BEGIN THE RECORDS

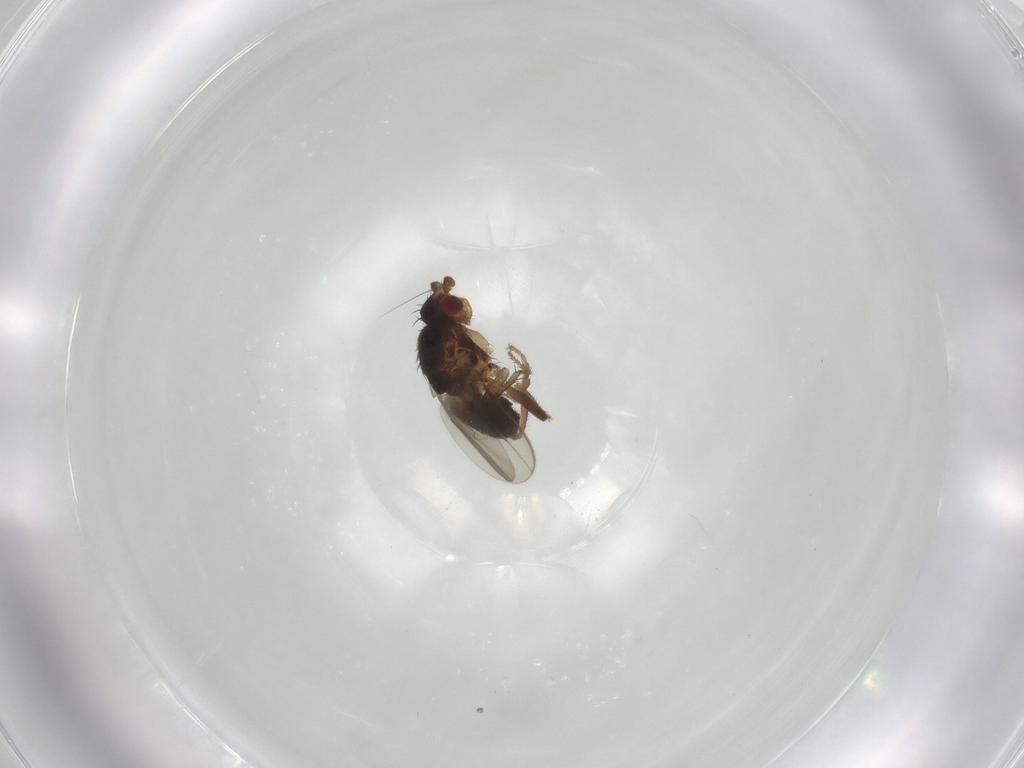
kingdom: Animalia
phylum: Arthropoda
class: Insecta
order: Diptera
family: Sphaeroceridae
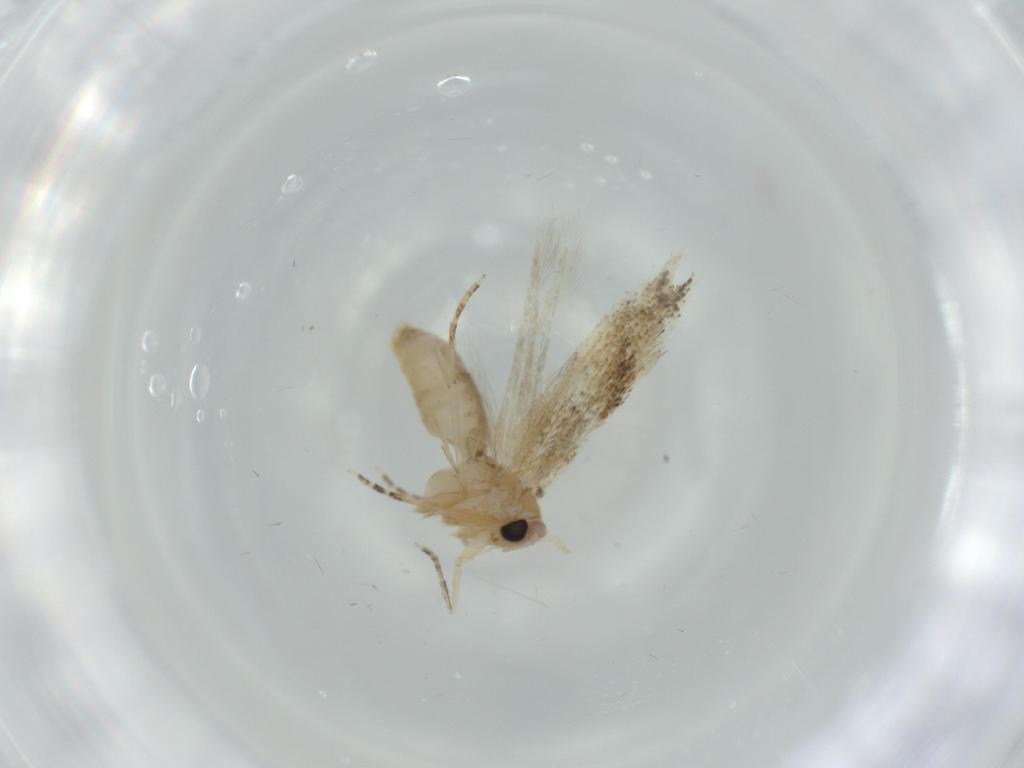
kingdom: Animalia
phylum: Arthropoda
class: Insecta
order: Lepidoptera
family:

END THE RECORDS

- [REQUIRED TASK] Could you render the lines of all the items above as one numbered list, skipping any blank lines and leaving out the pictures?

- [CORRECT OUTPUT]
1. kingdom: Animalia
2. phylum: Arthropoda
3. class: Insecta
4. order: Diptera
5. family: Sphaeroceridae
6. kingdom: Animalia
7. phylum: Arthropoda
8. class: Insecta
9. order: Lepidoptera
10. family:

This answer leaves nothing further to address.